=== Required action ===
Copy all lines of the listing that include the string "DANH".

*** Dataset content ***

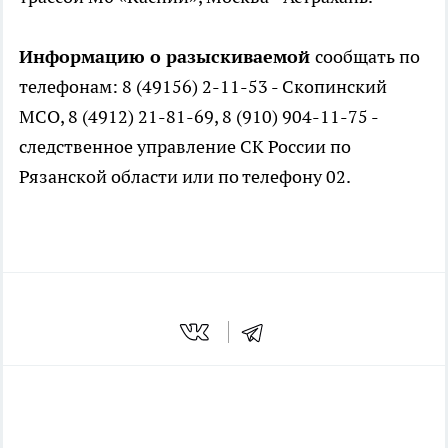
Информацию о разыскиваемой
сообщать по
телефонам: 8 (49156) 2-11-53 - Скопинский
МСО, 8 (4912) 21-81-69, 8 (910) 904-11-75 -
следственное управление СК России по
Рязанской области или по телефону 02.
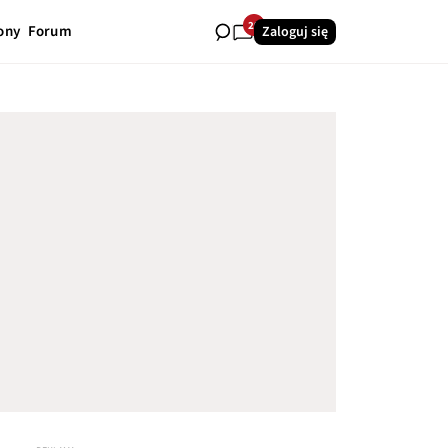
29
ony
Forum
Zaloguj się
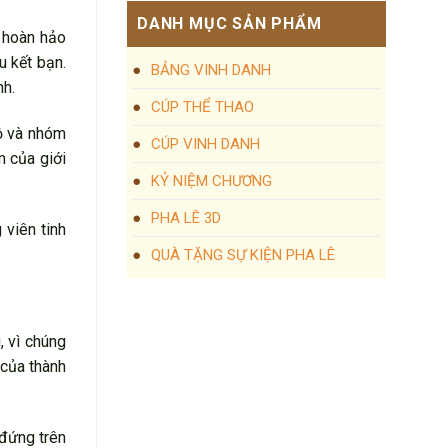
DANH MỤC SẢN PHẨM
 hoàn hảo
u kết bạn.
BẢNG VINH DANH
nh.
CÚP THỂ THAO
bộ và nhóm
CÚP VINH DANH
m của giới
KỶ NIỆM CHƯƠNG
PHA LÊ 3D
 viên tinh
QUÀ TẶNG SỰ KIỆN PHA LÊ
 vì chúng
 của thành
 đứng trên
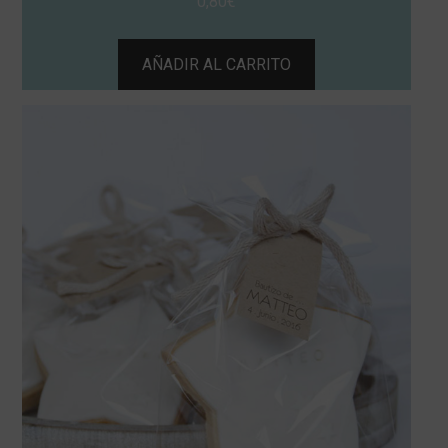
0,80
€
AÑADIR AL CARRITO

***

=== The completed task ===
DANH MỤC SẢN PHẨM
BẢNG VINH DANH
CÚP VINH DANH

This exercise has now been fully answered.